The new Netflix comedy-drama mini-series, Maid, makes me wonder how many young mothers are out there like Alex (Margaret Qualley): living with only $12 to their name and feeling absolutely alone in the world.
Inspired by real events and based on Stephanie Land’s memoir: Maid: Hard Work, Low Pay, and a Mother’s Will to Survive, the series, created by Molly Smith Metzler, is a harrowing look at the effects of abuse.

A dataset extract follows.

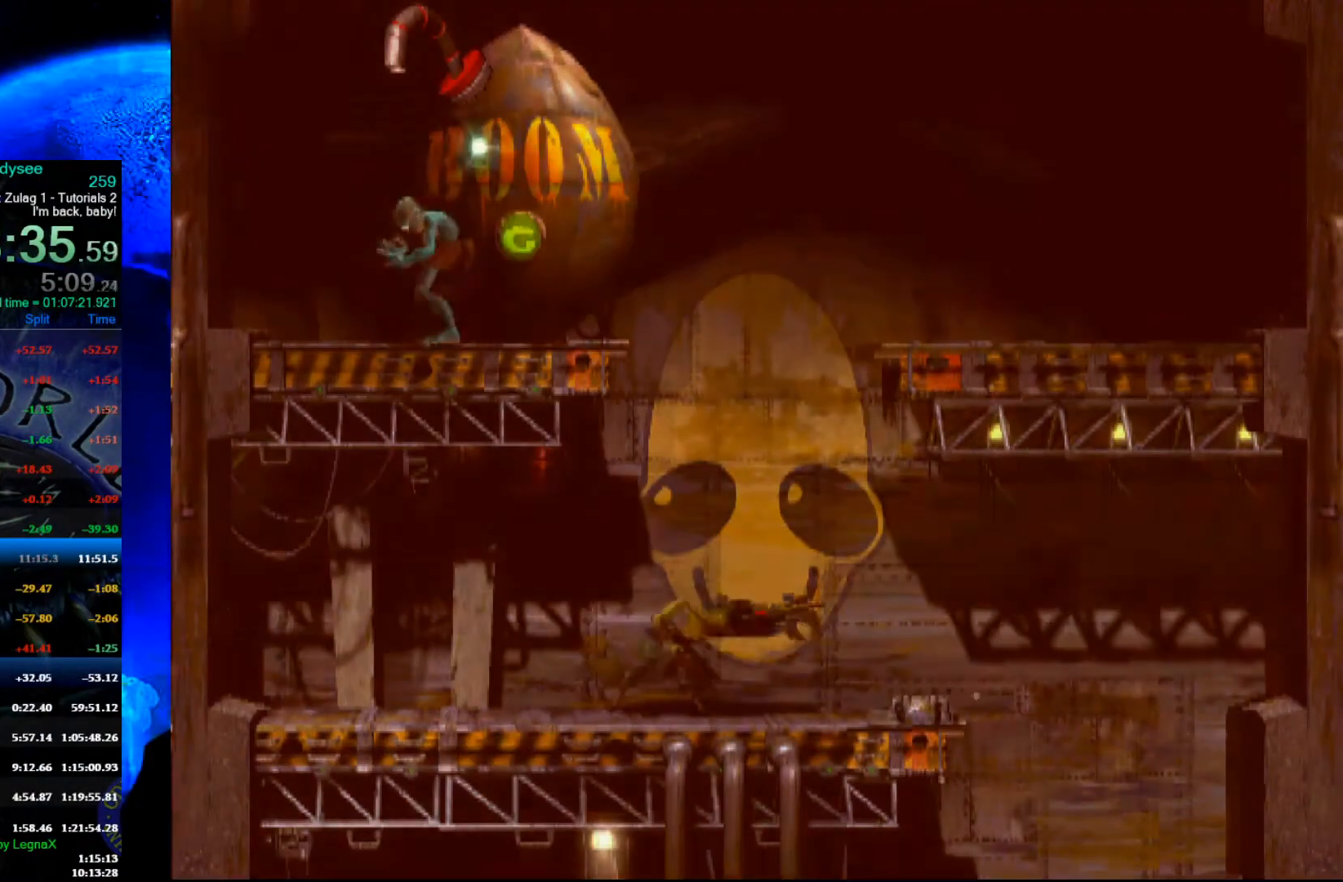
{"buttons": [], "left_stick": "right", "events": []}
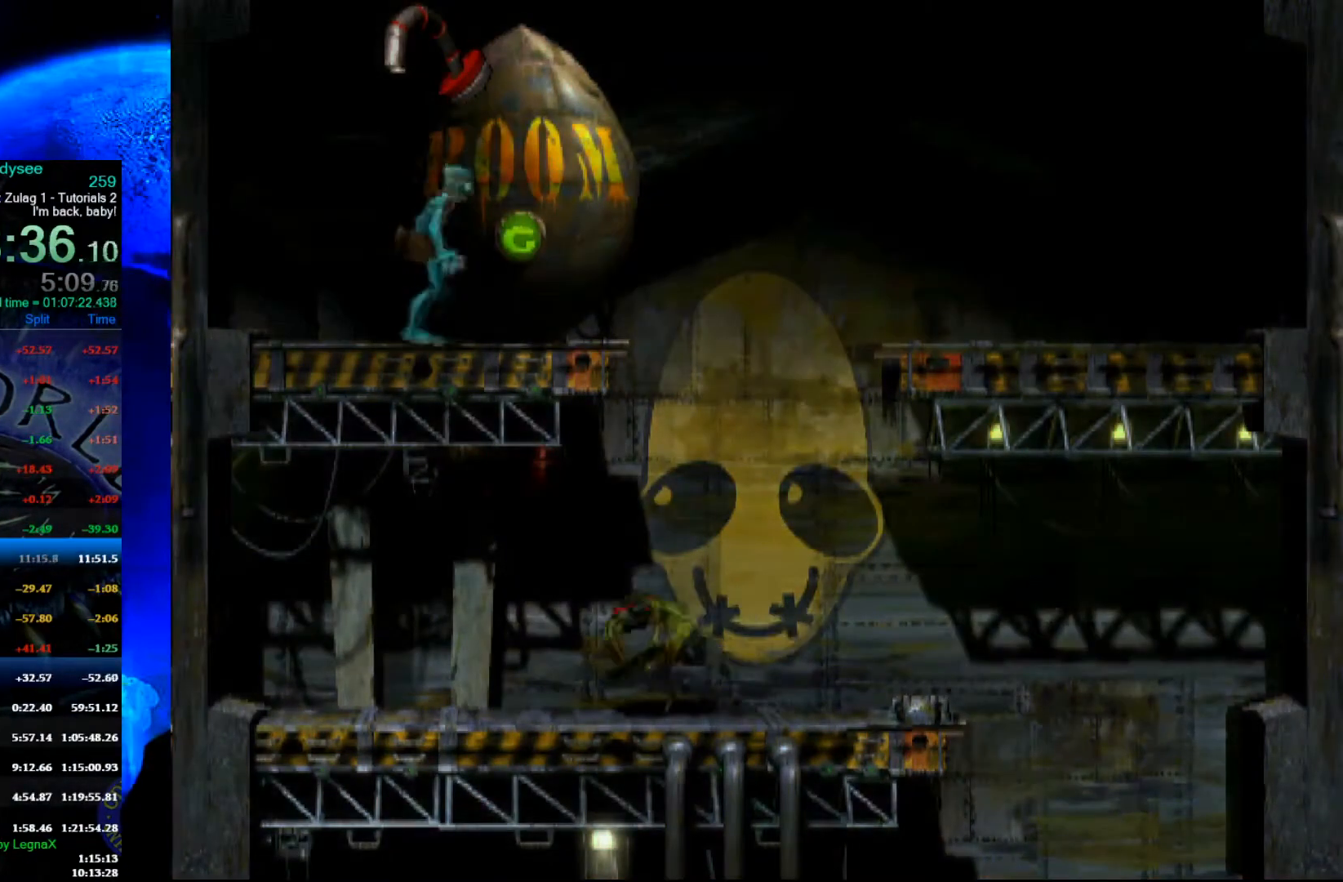
{"buttons": ["B"], "left_stick": "down", "events": [[133, "left_stick", "center"], [400, "B", "down"], [500, "left_stick", "down"]]}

In the first episode, Alex escapes an emotionally abusive relationship in the middle of the night and tries to take care of her two—almost-three-year-old—daughter, Maddy (Rylea Nevaeh Whittet.) Sean (Nick Robinson,) her alcoholic boyfriend, doesn’t take the news lightly and gets a lawyer to try to gain custody of his daughter. The obstacles are exceedingly high as Alex deals with court custody issues while working endlessly as a maid (and still receiving low pay) in order to support her and her daughter. These deterrents make Maid a tragic yet gripping narrative.
When Alex first runs away from her boyfriend, taking her daughter with her, we see the amount of total money she has at the corner of the screen: $12.35. Each time Alex buys something new, such as food or cleaning supplies for her maid position, her budget quickly dwindles on the screen until she’s left with $2.10. Showing her budget on screen effectively underlines how much Alex struggles in her quest to independently provide for her daughter.
The best part about Maid is Alex and Maddy’s sweet mother-daughter bonding. Alex will do anything for Maddie—spending every penny to give Maddie a good life— and Maddy herself is a cute, innocent kid who has to live back and forth between her separated parents.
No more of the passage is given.